Set task: From the data below, copy out the lines beginning with the one containing "country: Vanuatu" and continuing through the one containing "name author: DC.", keeping every character unchanged.

Data lines:
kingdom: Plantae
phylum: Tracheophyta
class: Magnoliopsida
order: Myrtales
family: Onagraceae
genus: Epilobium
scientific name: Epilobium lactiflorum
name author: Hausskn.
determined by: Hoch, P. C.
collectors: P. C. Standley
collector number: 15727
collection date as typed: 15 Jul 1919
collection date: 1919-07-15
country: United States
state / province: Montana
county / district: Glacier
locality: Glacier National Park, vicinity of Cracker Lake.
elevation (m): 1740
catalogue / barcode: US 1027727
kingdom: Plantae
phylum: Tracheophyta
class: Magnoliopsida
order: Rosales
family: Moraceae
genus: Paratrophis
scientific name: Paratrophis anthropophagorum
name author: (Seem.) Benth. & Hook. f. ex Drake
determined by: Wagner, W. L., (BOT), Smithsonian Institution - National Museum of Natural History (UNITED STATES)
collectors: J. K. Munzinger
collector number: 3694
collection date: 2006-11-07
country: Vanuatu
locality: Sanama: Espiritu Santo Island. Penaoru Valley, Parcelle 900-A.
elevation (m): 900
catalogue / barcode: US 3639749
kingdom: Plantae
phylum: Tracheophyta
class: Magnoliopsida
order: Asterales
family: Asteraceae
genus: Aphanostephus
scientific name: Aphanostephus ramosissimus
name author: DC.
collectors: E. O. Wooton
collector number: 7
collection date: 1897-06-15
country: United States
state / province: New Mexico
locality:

Answer to this task:
country: Vanuatu
locality: Sanama: Espiritu Santo Island. Penaoru Valley, Parcelle 900-A.
elevation (m): 900
catalogue / barcode: US 3639749
kingdom: Plantae
phylum: Tracheophyta
class: Magnoliopsida
order: Asterales
family: Asteraceae
genus: Aphanostephus
scientific name: Aphanostephus ramosissimus
name author: DC.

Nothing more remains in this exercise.